Consegna.
Secondo l'articolo sulla Legge di Bilancio 2018, a quale età le maestre e i maestri di asili nido e scuola dell'infanzia possono anticipare la pensione con l'APe sociale?

Estratto del testo.
▼

Legge di Bilancio 2018: poche categorie salvate dall’ aumento dell’ età pensionabile.
28 Dicembre 2017 | di Rosario Cutrupia
Nella legge di Bilancio per il 2018 il Governo ha sterilizzato l’aumento dei requisiti per il pensionamento legati all’aspettativa di vita (per il biennio 2019/2020, 5 mesi in più rispetto al 2018) solamente per alcune categorie di lavoratori dipendenti che svolgono attività particolarmente gravose e usuranti. Tra queste categorie figurano le maestre e i maestri di asili nido e scuola dell’infanzia, che, in alcuni casi e con una riduzione dell’assegno pensionistico, possono anticipare la pensione a 63 anni di età (APe sociale).
Sono esclusi tutti gli altri docenti per i quali è previsto l’aumento dovuto alla speranza di vita: un iniquo allungamento dell’attività lavorativa che aumenterà gradualmente con cadenza biennale.

▲

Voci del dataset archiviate
▼

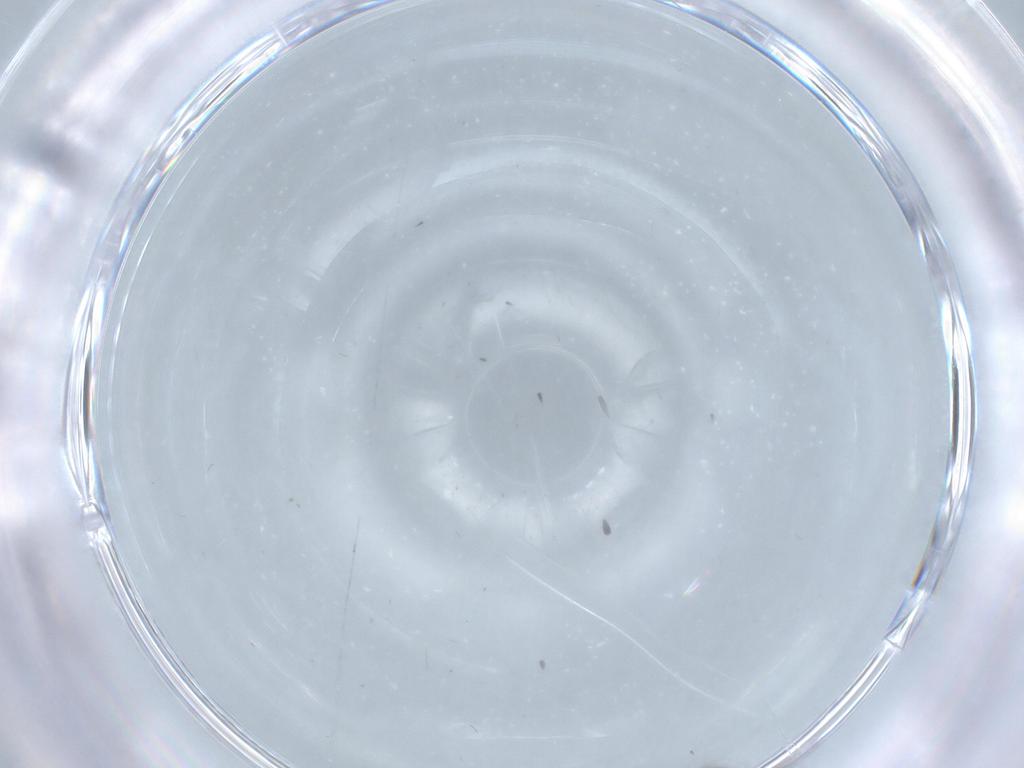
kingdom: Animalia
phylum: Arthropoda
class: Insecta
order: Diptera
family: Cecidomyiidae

▲
▼

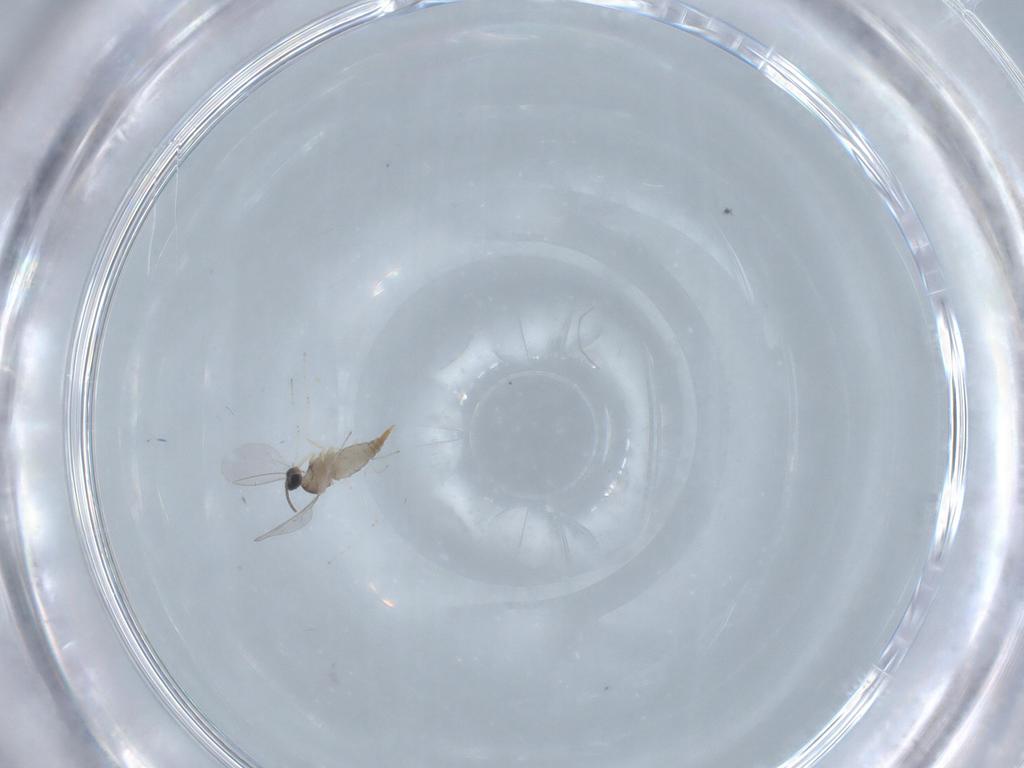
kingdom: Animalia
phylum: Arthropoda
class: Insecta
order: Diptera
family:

▲
▼

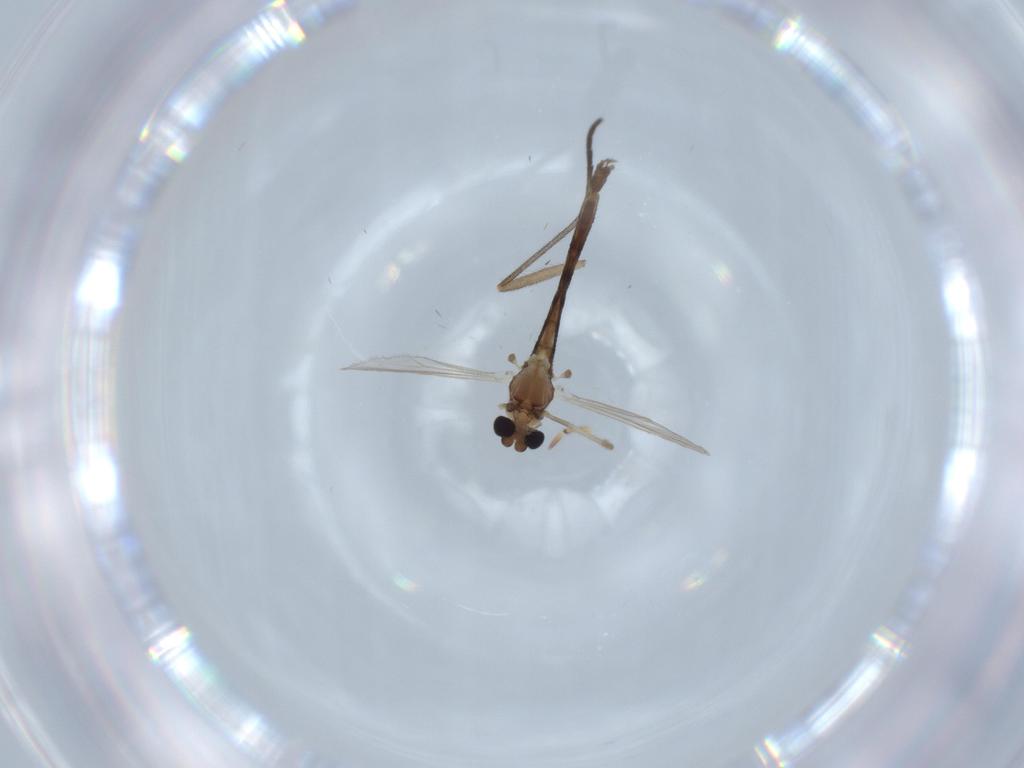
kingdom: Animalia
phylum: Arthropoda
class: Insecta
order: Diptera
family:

▲

Risposta.
A 63 anni di età.